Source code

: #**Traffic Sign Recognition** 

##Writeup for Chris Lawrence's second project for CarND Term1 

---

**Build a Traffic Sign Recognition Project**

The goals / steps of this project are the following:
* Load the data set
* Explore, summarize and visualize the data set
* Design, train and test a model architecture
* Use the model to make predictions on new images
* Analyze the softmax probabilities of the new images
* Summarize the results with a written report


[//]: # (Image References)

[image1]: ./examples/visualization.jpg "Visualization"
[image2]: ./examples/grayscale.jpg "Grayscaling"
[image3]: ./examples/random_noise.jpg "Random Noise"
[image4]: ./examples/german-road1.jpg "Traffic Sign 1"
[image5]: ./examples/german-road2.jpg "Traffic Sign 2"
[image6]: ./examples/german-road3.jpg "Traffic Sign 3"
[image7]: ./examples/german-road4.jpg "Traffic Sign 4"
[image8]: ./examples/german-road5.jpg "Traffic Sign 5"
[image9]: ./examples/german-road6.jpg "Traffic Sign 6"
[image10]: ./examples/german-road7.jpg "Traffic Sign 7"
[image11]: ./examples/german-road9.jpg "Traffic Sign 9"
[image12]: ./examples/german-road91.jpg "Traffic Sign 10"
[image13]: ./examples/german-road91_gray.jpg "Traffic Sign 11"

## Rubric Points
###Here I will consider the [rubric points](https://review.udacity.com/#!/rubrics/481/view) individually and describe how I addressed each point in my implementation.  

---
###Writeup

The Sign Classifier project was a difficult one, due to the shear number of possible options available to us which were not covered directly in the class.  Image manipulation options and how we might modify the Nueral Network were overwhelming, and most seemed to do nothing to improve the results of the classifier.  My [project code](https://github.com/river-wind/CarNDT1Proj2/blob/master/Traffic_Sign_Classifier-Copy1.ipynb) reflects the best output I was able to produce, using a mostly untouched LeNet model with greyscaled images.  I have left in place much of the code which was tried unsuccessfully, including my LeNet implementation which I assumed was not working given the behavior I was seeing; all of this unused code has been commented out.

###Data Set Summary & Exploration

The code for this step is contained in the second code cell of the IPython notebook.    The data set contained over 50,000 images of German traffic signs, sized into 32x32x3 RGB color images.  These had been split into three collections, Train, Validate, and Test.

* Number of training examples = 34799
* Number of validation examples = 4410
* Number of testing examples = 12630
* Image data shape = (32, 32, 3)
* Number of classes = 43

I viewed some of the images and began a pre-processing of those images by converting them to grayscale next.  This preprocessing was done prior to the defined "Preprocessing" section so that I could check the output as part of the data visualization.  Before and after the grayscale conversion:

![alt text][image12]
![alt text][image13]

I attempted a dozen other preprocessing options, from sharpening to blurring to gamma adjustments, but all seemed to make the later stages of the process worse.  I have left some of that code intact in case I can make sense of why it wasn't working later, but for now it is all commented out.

PROBLEM STATEMENT => Your task is to find every line above containing the word "Writeup" and copy it.

YOUR RESPONSE =>
##Writeup for Chris Lawrence's second project for CarND Term1 
###Writeup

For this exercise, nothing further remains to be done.